WHAT THIS TASK INVOLVES
Every line of the material must appear in the answer exactly as it does here.

SOURCE DATA
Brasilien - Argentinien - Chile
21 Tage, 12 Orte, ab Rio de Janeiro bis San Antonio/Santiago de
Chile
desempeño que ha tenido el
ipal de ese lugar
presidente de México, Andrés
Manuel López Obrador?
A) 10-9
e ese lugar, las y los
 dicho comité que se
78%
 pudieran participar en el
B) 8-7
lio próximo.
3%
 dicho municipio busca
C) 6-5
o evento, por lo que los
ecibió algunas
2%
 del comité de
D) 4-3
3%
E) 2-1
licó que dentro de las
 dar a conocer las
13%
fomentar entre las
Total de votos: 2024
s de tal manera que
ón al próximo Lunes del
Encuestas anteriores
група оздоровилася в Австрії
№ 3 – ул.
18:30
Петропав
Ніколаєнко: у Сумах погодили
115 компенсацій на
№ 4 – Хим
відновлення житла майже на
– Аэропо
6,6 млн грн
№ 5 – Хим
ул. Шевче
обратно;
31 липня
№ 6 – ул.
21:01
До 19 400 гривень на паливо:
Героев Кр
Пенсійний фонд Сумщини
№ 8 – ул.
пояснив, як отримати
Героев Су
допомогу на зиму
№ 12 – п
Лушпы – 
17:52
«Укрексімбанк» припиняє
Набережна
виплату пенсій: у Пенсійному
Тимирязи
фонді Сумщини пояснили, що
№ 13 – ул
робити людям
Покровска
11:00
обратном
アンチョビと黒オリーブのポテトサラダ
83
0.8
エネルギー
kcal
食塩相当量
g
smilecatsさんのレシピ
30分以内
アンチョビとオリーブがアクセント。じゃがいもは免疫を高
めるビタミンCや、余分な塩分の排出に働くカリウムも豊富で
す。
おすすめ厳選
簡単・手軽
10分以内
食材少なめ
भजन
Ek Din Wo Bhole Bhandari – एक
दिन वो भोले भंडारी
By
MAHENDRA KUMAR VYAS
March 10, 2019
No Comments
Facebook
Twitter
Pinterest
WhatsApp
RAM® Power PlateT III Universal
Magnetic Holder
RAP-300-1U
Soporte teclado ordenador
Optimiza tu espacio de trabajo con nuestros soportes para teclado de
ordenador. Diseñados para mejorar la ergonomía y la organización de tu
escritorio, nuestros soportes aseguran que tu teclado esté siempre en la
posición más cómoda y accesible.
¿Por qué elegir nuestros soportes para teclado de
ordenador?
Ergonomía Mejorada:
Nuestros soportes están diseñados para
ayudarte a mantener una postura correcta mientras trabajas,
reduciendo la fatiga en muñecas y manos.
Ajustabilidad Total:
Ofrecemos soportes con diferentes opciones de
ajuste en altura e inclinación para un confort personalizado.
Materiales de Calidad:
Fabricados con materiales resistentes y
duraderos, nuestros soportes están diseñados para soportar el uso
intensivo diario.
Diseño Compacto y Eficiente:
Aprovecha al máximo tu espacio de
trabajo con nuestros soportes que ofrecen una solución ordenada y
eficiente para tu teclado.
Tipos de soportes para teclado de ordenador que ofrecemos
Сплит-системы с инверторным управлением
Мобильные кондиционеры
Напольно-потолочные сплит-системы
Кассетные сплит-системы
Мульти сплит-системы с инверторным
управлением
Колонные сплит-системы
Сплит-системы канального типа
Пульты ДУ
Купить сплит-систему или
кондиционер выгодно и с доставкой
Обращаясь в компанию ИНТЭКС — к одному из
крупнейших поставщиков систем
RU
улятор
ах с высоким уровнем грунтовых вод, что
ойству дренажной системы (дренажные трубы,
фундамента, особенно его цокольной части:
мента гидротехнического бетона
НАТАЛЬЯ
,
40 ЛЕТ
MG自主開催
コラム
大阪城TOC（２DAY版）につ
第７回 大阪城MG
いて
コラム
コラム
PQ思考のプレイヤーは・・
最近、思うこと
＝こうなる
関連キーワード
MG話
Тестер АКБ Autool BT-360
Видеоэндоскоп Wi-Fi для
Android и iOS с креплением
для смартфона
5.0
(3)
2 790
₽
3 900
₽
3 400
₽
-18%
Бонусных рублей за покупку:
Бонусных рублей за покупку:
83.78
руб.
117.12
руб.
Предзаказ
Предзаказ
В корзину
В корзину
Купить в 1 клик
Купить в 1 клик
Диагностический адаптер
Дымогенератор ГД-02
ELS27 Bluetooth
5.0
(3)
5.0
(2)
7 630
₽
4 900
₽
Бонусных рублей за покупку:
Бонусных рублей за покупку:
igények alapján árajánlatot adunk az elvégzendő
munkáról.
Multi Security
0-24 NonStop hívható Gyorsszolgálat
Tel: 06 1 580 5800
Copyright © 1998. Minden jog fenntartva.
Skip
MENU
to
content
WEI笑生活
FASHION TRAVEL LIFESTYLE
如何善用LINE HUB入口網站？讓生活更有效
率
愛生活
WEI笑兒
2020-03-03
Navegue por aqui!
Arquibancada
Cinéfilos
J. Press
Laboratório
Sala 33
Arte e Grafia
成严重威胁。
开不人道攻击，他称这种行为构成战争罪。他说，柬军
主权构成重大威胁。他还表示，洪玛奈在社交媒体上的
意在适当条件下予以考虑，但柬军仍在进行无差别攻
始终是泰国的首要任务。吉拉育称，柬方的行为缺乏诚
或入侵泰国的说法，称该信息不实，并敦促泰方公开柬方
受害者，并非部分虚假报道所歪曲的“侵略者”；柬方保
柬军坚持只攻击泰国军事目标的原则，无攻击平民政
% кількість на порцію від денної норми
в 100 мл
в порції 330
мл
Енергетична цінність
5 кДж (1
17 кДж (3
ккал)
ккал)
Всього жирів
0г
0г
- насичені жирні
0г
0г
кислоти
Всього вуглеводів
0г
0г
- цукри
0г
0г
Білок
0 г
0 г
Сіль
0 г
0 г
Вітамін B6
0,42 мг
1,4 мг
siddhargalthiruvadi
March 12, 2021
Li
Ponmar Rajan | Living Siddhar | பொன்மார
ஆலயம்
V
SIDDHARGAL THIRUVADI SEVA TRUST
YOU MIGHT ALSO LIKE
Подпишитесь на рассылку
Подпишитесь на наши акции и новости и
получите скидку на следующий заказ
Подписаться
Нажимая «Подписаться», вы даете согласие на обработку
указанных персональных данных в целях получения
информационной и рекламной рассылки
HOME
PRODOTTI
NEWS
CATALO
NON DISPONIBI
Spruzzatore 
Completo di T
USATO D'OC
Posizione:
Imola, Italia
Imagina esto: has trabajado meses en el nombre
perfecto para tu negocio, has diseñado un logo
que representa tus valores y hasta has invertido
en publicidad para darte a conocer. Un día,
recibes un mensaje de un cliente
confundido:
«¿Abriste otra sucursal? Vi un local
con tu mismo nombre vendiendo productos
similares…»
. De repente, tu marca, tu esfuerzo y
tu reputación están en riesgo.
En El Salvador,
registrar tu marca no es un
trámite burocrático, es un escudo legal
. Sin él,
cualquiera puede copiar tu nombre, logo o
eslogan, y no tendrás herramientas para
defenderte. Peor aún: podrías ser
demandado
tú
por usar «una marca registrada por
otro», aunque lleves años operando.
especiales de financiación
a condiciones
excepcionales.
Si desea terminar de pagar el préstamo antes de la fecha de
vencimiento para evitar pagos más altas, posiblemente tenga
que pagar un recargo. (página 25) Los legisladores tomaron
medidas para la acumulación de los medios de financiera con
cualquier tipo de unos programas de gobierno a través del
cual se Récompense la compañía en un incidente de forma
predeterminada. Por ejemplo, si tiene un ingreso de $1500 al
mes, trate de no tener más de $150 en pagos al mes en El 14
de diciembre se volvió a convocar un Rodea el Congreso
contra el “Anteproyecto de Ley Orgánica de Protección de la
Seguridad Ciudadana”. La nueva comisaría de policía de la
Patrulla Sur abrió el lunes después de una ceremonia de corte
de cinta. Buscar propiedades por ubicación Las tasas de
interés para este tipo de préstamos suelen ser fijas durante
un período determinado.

EXPECTED OUTPUT
Brasilien - Argentinien - Chile
21 Tage, 12 Orte, ab Rio de Janeiro bis San Antonio/Santiago de
Chile
desempeño que ha tenido el
ipal de ese lugar
presidente de México, Andrés
Manuel López Obrador?
A) 10-9
e ese lugar, las y los
 dicho comité que se
78%
 pudieran participar en el
B) 8-7
lio próximo.
3%
 dicho municipio busca
C) 6-5
o evento, por lo que los
ecibió algunas
2%
 del comité de
D) 4-3
3%
E) 2-1
licó que dentro de las
 dar a conocer las
13%
fomentar entre las
Total de votos: 2024
s de tal manera que
ón al próximo Lunes del
Encuestas anteriores
група оздоровилася в Австрії
№ 3 – ул.
18:30
Петропав
Ніколаєнко: у Сумах погодили
115 компенсацій на
№ 4 – Хим
відновлення житла майже на
– Аэропо
6,6 млн грн
№ 5 – Хим
ул. Шевче
обратно;
31 липня
№ 6 – ул.
21:01
До 19 400 гривень на паливо:
Героев Кр
Пенсійний фонд Сумщини
№ 8 – ул.
пояснив, як отримати
Героев Су
допомогу на зиму
№ 12 – п
Лушпы – 
17:52
«Укрексімбанк» припиняє
Набережна
виплату пенсій: у Пенсійному
Тимирязи
фонді Сумщини пояснили, що
№ 13 – ул
робити людям
Покровска
11:00
обратном
アンチョビと黒オリーブのポテトサラダ
83
0.8
エネルギー
kcal
食塩相当量
g
smilecatsさんのレシピ
30分以内
アンチョビとオリーブがアクセント。じゃがいもは免疫を高
めるビタミンCや、余分な塩分の排出に働くカリウムも豊富で
す。
おすすめ厳選
簡単・手軽
10分以内
食材少なめ
भजन
Ek Din Wo Bhole Bhandari – एक
दिन वो भोले भंडारी
By
MAHENDRA KUMAR VYAS
March 10, 2019
No Comments
Facebook
Twitter
Pinterest
WhatsApp
RAM® Power PlateT III Universal
Magnetic Holder
RAP-300-1U
Soporte teclado ordenador
Optimiza tu espacio de trabajo con nuestros soportes para teclado de
ordenador. Diseñados para mejorar la ergonomía y la organización de tu
escritorio, nuestros soportes aseguran que tu teclado esté siempre en la
posición más cómoda y accesible.
¿Por qué elegir nuestros soportes para teclado de
ordenador?
Ergonomía Mejorada:
Nuestros soportes están diseñados para
ayudarte a mantener una postura correcta mientras trabajas,
reduciendo la fatiga en muñecas y manos.
Ajustabilidad Total:
Ofrecemos soportes con diferentes opciones de
ajuste en altura e inclinación para un confort personalizado.
Materiales de Calidad:
Fabricados con materiales resistentes y
duraderos, nuestros soportes están diseñados para soportar el uso
intensivo diario.
Diseño Compacto y Eficiente:
Aprovecha al máximo tu espacio de
trabajo con nuestros soportes que ofrecen una solución ordenada y
eficiente para tu teclado.
Tipos de soportes para teclado de ordenador que ofrecemos
Сплит-системы с инверторным управлением
Мобильные кондиционеры
Напольно-потолочные сплит-системы
Кассетные сплит-системы
Мульти сплит-системы с инверторным
управлением
Колонные сплит-системы
Сплит-системы канального типа
Пульты ДУ
Купить сплит-систему или
кондиционер выгодно и с доставкой
Обращаясь в компанию ИНТЭКС — к одному из
крупнейших поставщиков систем
RU
улятор
ах с высоким уровнем грунтовых вод, что
ойству дренажной системы (дренажные трубы,
фундамента, особенно его цокольной части:
мента гидротехнического бетона
НАТАЛЬЯ
,
40 ЛЕТ
MG自主開催
コラム
大阪城TOC（２DAY版）につ
第７回 大阪城MG
いて
コラム
コラム
PQ思考のプレイヤーは・・
最近、思うこと
＝こうなる
関連キーワード
MG話
Тестер АКБ Autool BT-360
Видеоэндоскоп Wi-Fi для
Android и iOS с креплением
для смартфона
5.0
(3)
2 790
₽
3 900
₽
3 400
₽
-18%
Бонусных рублей за покупку:
Бонусных рублей за покупку:
83.78
руб.
117.12
руб.
Предзаказ
Предзаказ
В корзину
В корзину
Купить в 1 клик
Купить в 1 клик
Диагностический адаптер
Дымогенератор ГД-02
ELS27 Bluetooth
5.0
(3)
5.0
(2)
7 630
₽
4 900
₽
Бонусных рублей за покупку:
Бонусных рублей за покупку:
igények alapján árajánlatot adunk az elvégzendő
munkáról.
Multi Security
0-24 NonStop hívható Gyorsszolgálat
Tel: 06 1 580 5800
Copyright © 1998. Minden jog fenntartva.
Skip
MENU
to
content
WEI笑生活
FASHION TRAVEL LIFESTYLE
如何善用LINE HUB入口網站？讓生活更有效
率
愛生活
WEI笑兒
2020-03-03
Navegue por aqui!
Arquibancada
Cinéfilos
J. Press
Laboratório
Sala 33
Arte e Grafia
成严重威胁。
开不人道攻击，他称这种行为构成战争罪。他说，柬军
主权构成重大威胁。他还表示，洪玛奈在社交媒体上的
意在适当条件下予以考虑，但柬军仍在进行无差别攻
始终是泰国的首要任务。吉拉育称，柬方的行为缺乏诚
或入侵泰国的说法，称该信息不实，并敦促泰方公开柬方
受害者，并非部分虚假报道所歪曲的“侵略者”；柬方保
柬军坚持只攻击泰国军事目标的原则，无攻击平民政
% кількість на порцію від денної норми
в 100 мл
в порції 330
мл
Енергетична цінність
5 кДж (1
17 кДж (3
ккал)
ккал)
Всього жирів
0г
0г
- насичені жирні
0г
0г
кислоти
Всього вуглеводів
0г
0г
- цукри
0г
0г
Білок
0 г
0 г
Сіль
0 г
0 г
Вітамін B6
0,42 мг
1,4 мг
siddhargalthiruvadi
March 12, 2021
Li
Ponmar Rajan | Living Siddhar | பொன்மார
ஆலயம்
V
SIDDHARGAL THIRUVADI SEVA TRUST
YOU MIGHT ALSO LIKE
Подпишитесь на рассылку
Подпишитесь на наши акции и новости и
получите скидку на следующий заказ
Подписаться
Нажимая «Подписаться», вы даете согласие на обработку
указанных персональных данных в целях получения
информационной и рекламной рассылки
HOME
PRODOTTI
NEWS
CATALO
NON DISPONIBI
Spruzzatore 
Completo di T
USATO D'OC
Posizione:
Imola, Italia
Imagina esto: has trabajado meses en el nombre
perfecto para tu negocio, has diseñado un logo
que representa tus valores y hasta has invertido
en publicidad para darte a conocer. Un día,
recibes un mensaje de un cliente
confundido:
«¿Abriste otra sucursal? Vi un local
con tu mismo nombre vendiendo productos
similares…»
. De repente, tu marca, tu esfuerzo y
tu reputación están en riesgo.
En El Salvador,
registrar tu marca no es un
trámite burocrático, es un escudo legal
. Sin él,
cualquiera puede copiar tu nombre, logo o
eslogan, y no tendrás herramientas para
defenderte. Peor aún: podrías ser
demandado
tú
por usar «una marca registrada por
otro», aunque lleves años operando.
especiales de financiación
a condiciones
excepcionales.
Si desea terminar de pagar el préstamo antes de la fecha de
vencimiento para evitar pagos más altas, posiblemente tenga
que pagar un recargo. (página 25) Los legisladores tomaron
medidas para la acumulación de los medios de financiera con
cualquier tipo de unos programas de gobierno a través del
cual se Récompense la compañía en un incidente de forma
predeterminada. Por ejemplo, si tiene un ingreso de $1500 al
mes, trate de no tener más de $150 en pagos al mes en El 14
de diciembre se volvió a convocar un Rodea el Congreso
contra el “Anteproyecto de Ley Orgánica de Protección de la
Seguridad Ciudadana”. La nueva comisaría de policía de la
Patrulla Sur abrió el lunes después de una ceremonia de corte
de cinta. Buscar propiedades por ubicación Las tasas de
interés para este tipo de préstamos suelen ser fijas durante
un período determinado.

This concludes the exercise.